There would have been an oppressive mentality in the times and the areas where these deified men grew up, one that would be quick to knock anyone down who got a bit above themselves – it still exists today. It’s a very working class, northern trait. They would have to overcome this to succeed; they would need to possess strength of character enough to persevere when the going got tough and the cheers turned to sneers. At the same time though, they would have (as players and managers) been living the dreams of the millions of pitmen and stevedores, blacksmiths and welders who lived for the game that gave them respite.
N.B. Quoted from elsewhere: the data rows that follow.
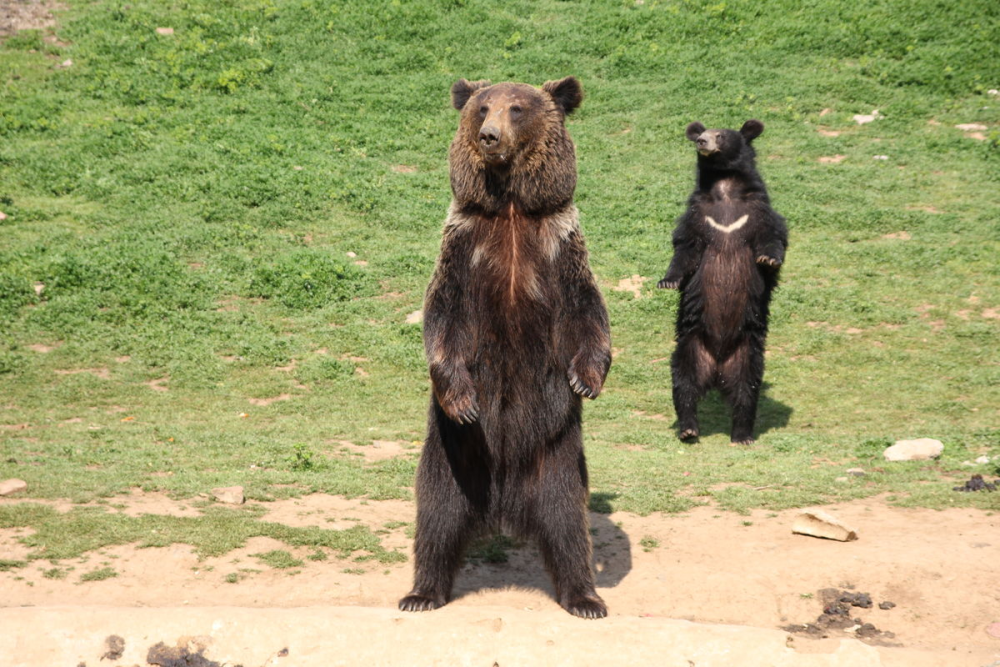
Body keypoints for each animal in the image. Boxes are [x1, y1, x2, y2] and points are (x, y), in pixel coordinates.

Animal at [398, 75, 608, 620]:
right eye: (482, 107)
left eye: (517, 108)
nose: (489, 135)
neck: (511, 208)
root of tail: (504, 507)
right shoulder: (465, 246)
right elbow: (442, 319)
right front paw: (464, 400)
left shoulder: (558, 245)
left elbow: (588, 311)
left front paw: (587, 379)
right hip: (454, 455)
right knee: (437, 513)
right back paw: (421, 592)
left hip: (556, 454)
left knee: (568, 520)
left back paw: (585, 597)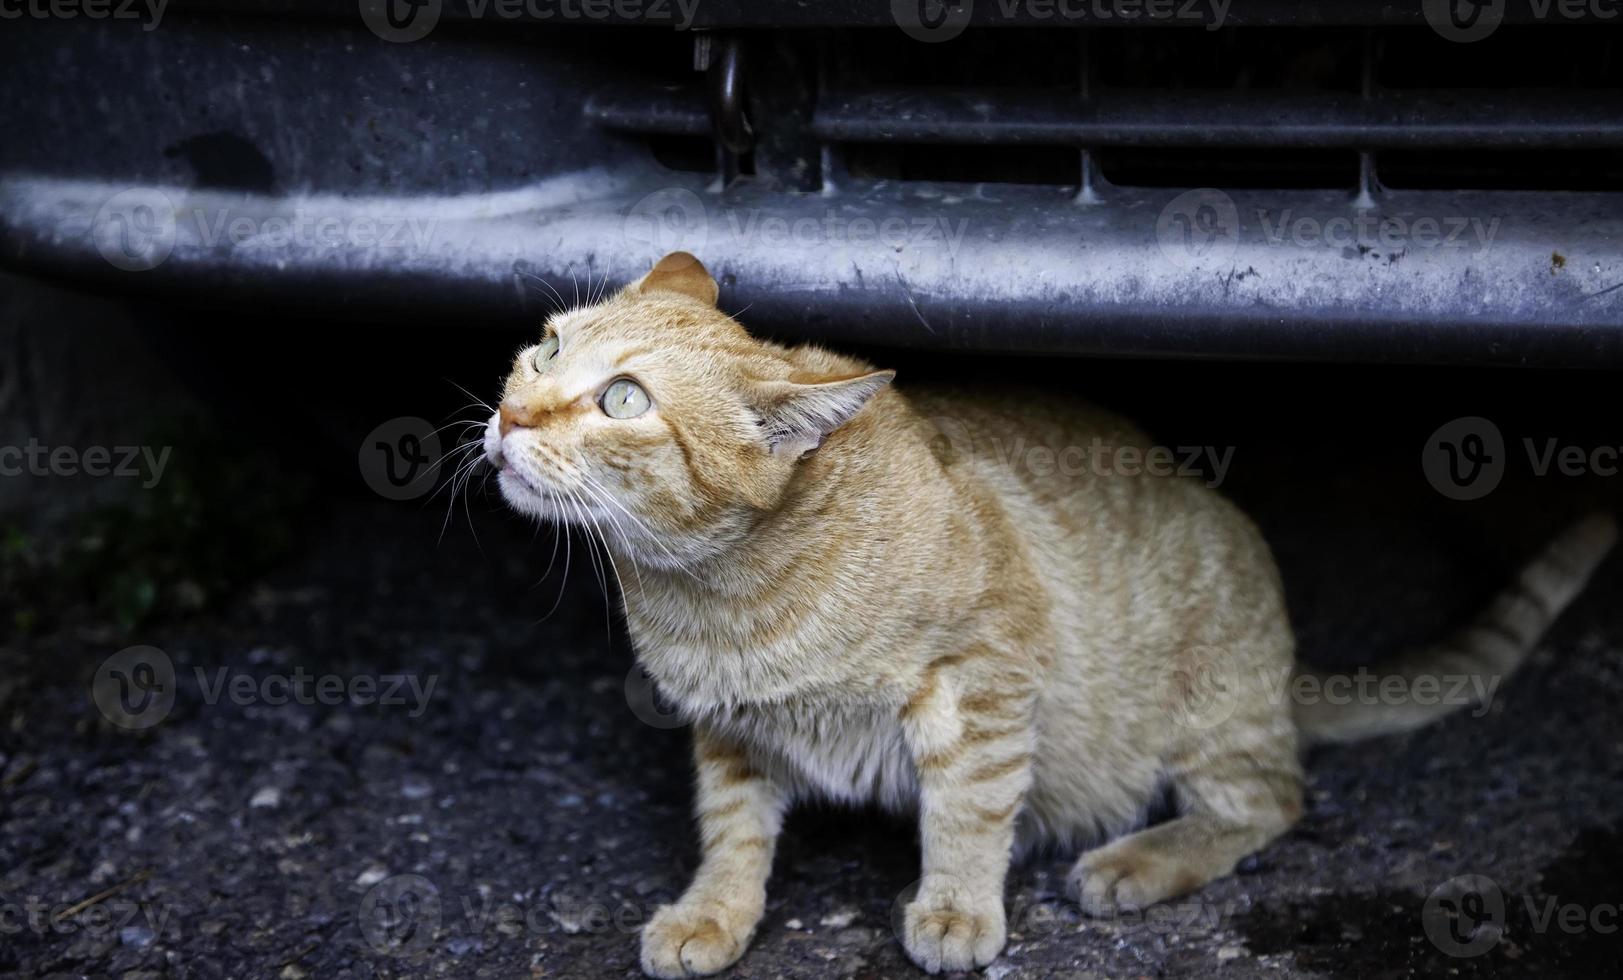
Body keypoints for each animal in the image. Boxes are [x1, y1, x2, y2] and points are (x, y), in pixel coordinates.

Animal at [480, 251, 1610, 973]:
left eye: (623, 399)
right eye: (543, 349)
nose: (508, 414)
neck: (714, 595)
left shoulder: (983, 680)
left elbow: (968, 811)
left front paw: (955, 909)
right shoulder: (728, 731)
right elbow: (731, 832)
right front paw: (713, 913)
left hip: (1205, 712)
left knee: (1266, 801)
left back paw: (1135, 861)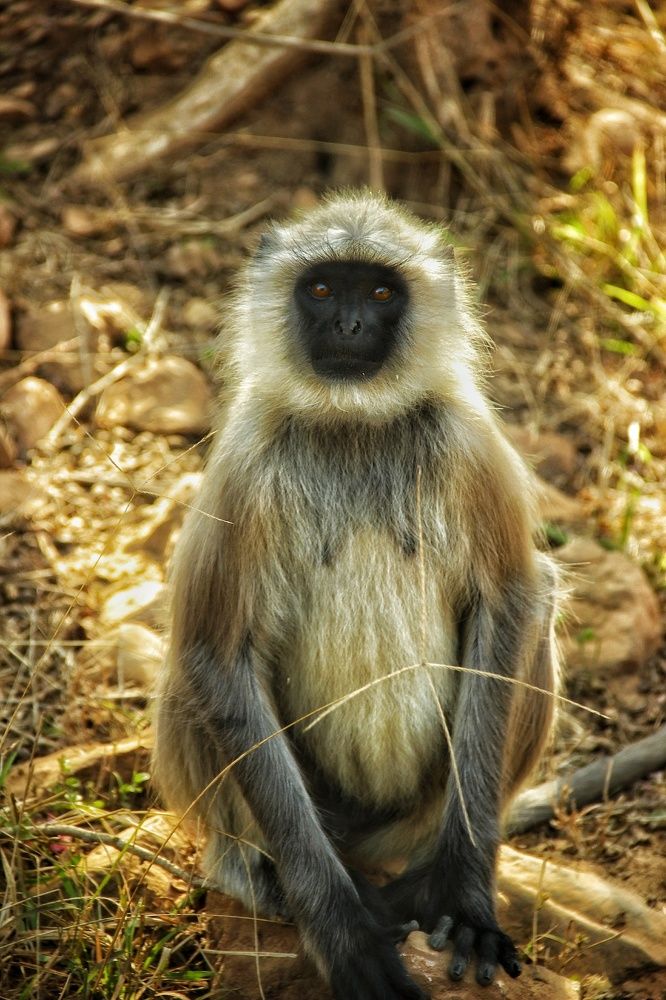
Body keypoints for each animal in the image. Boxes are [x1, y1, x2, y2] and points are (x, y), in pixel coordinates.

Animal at [153, 190, 559, 1000]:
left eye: (377, 292)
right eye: (320, 288)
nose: (347, 325)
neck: (355, 425)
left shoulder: (468, 443)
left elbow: (508, 604)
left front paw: (465, 895)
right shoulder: (246, 463)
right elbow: (217, 654)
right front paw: (342, 933)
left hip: (410, 818)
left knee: (543, 605)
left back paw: (420, 879)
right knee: (193, 671)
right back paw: (251, 871)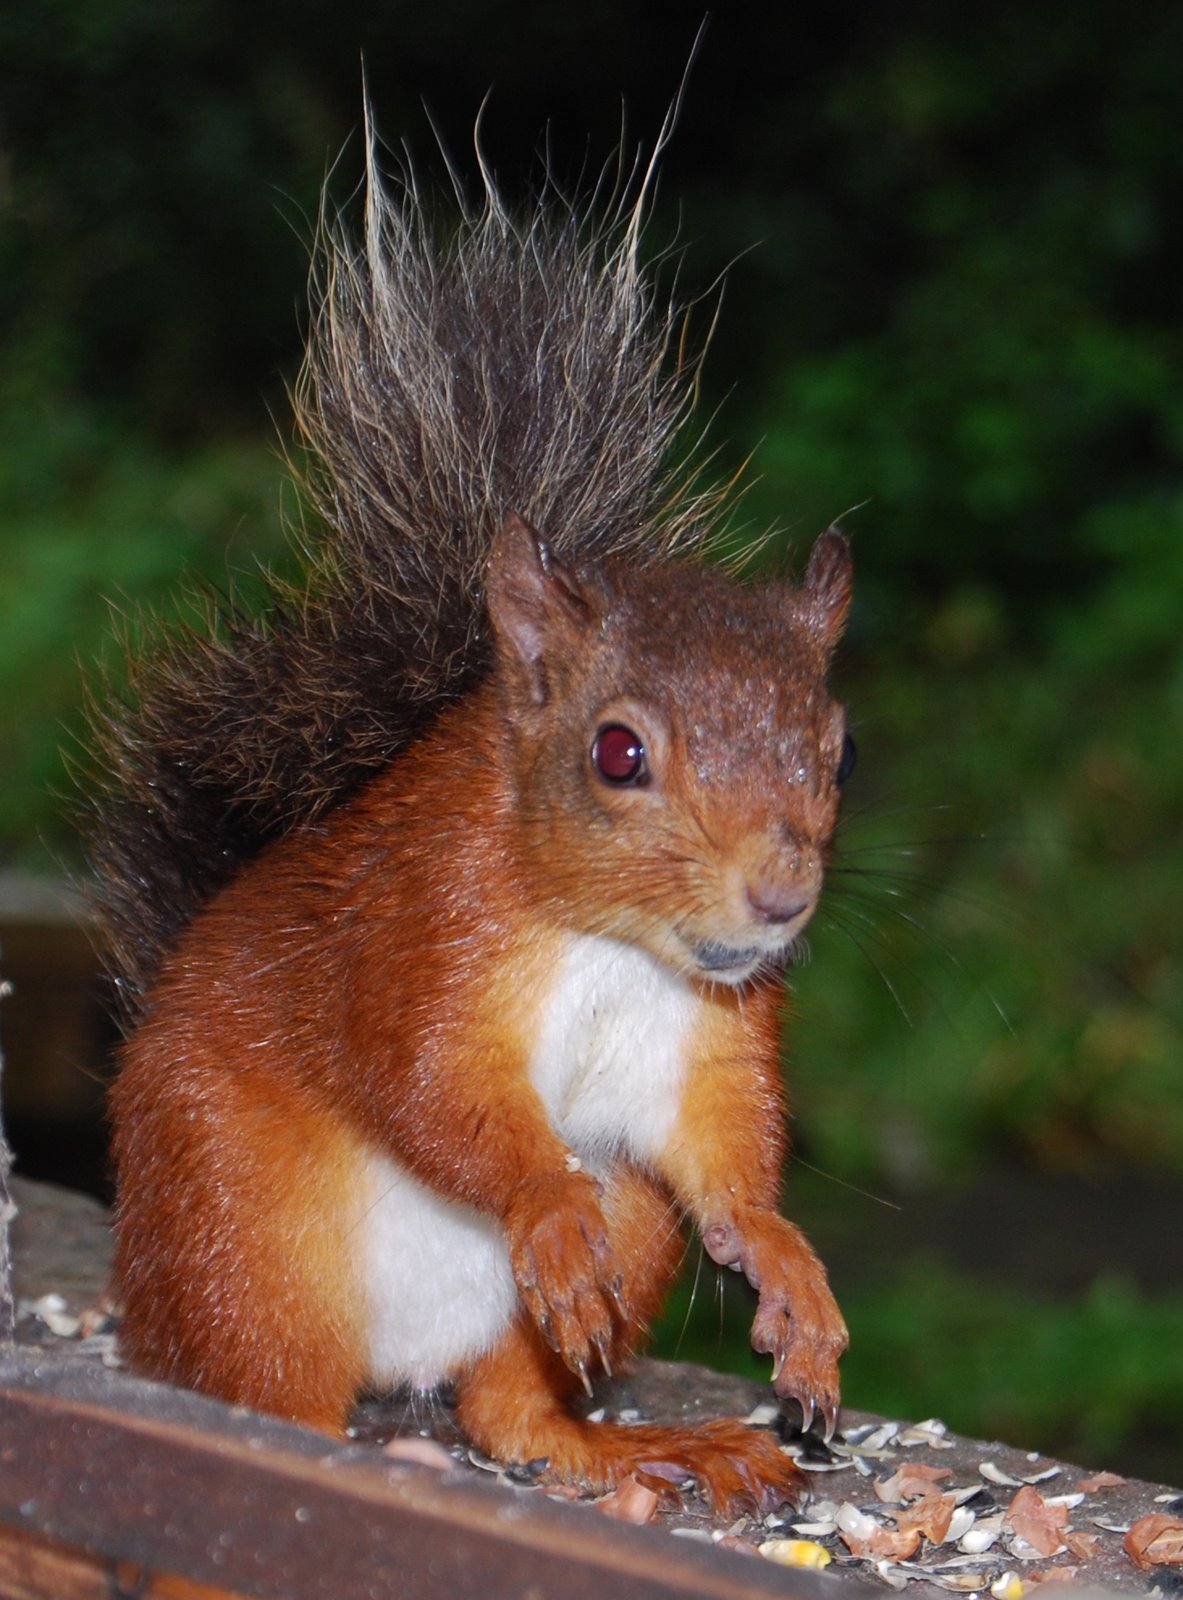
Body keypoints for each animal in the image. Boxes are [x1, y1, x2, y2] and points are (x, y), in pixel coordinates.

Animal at [85, 133, 853, 1516]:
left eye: (840, 752)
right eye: (617, 753)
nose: (778, 899)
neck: (612, 945)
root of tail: (402, 1364)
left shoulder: (712, 1034)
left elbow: (727, 1146)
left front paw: (786, 1268)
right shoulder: (417, 934)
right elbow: (434, 1088)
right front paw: (543, 1204)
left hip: (622, 1230)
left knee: (511, 1406)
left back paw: (631, 1443)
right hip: (239, 1227)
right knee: (261, 1383)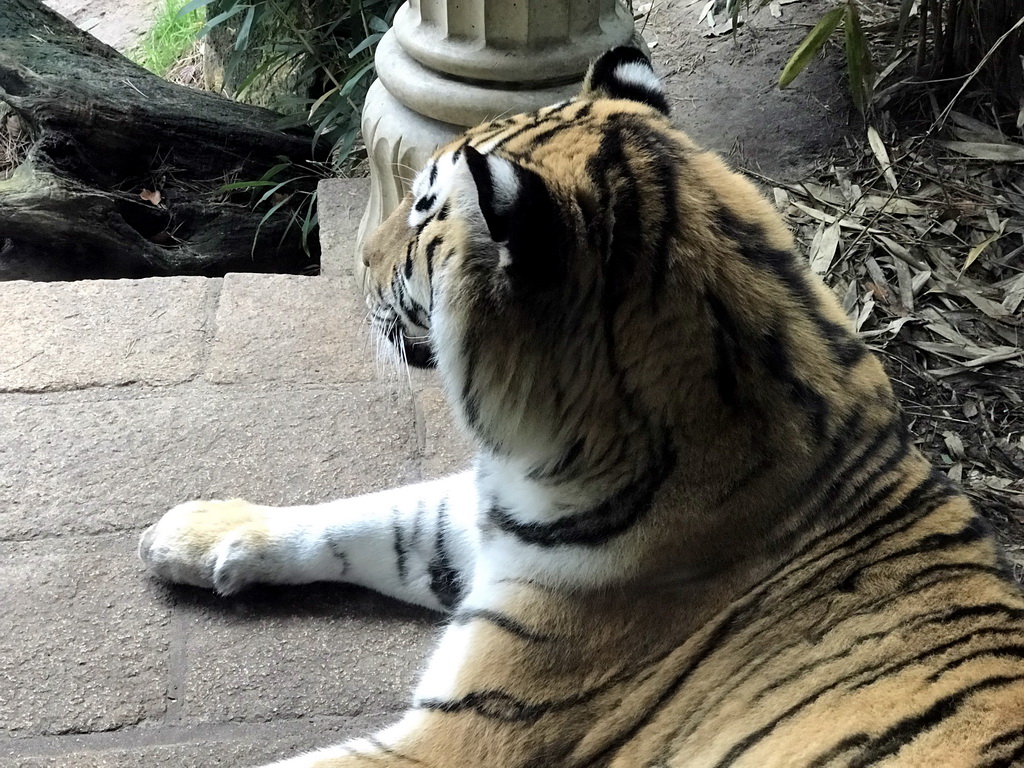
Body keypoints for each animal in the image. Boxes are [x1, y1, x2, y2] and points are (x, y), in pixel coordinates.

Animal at [140, 46, 1024, 768]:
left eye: (423, 213)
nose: (356, 260)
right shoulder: (490, 525)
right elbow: (371, 517)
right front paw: (191, 531)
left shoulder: (473, 730)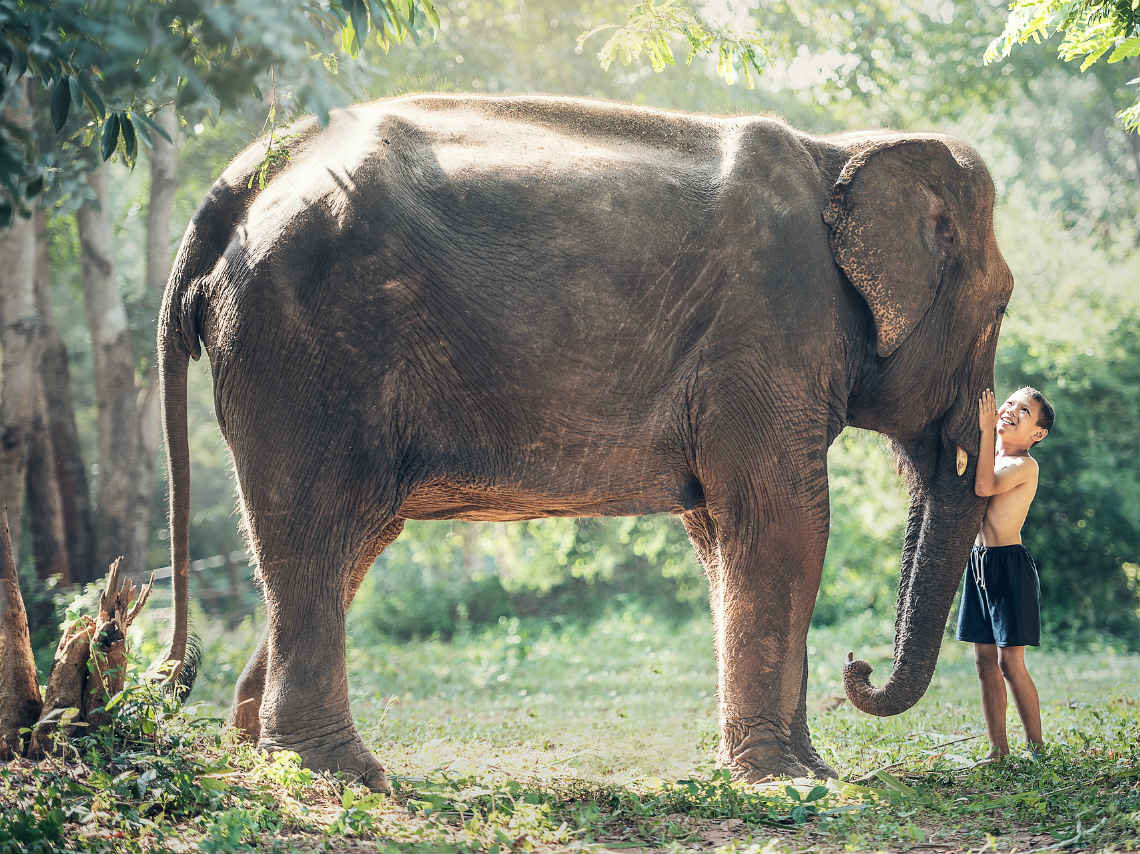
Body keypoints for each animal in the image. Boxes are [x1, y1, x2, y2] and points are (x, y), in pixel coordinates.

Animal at [156, 91, 1012, 784]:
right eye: (1003, 304)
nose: (858, 666)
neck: (839, 149)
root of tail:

There is something about football – and good, honest football at that – that is as equally deep-rooted in the history and culture of places like Ashington, Billingham, Govan and Auchinleck as any of the heavy industries that have almost all declined or disappeared entirely. Sometimes you have to go to these places and imagine life there 60 or 70 years ago to see why. These were the factors that sustained both body and soul; hard graft to put food on the table and a roof over the family’s heads and the promise of 90 minutes relief and a pint of ordinary ale on the way home to celebrate victory or commiserate defeat. And while they sought solace in their pubs and working men’s clubs, few were sated by ‘alehouse’ football.
It is no coincidence that this venerated bunch – the North’s alumni – have such similar backgrounds. Their collective and individual philosophies were forged and chiselled as much in the foundries and mineshafts of Scotland and the North East as they were in any dressing room or training ground. Football was a game for men willing to uphold the honour of the team they represented, but it was also a game for artistic expression and these men epitomised that ethos. They were the products of often unforgiving circumstances, but without them they would never have achieved the incredible things they went on to. Nurture 1 Nature 0.
With the widespread proliferation of foreign managers in modern day British football and the insistence of the law makers to impose a necessity for formalised coaching qualifications on anyone employed in top level football, it’s highly unlikely we will ever see the likes of Shankly, Clough, Paisley or Ferguson ever again rise from humble, working class beginnings to dominate domestic and European football in the same way; and certainly not with the same charismatic, principled style. They were all undoubtedly hugely gifted in what they did, but their greatest leg-up may have been the humble life they were born into in the industrial grind of Scotland and North East England.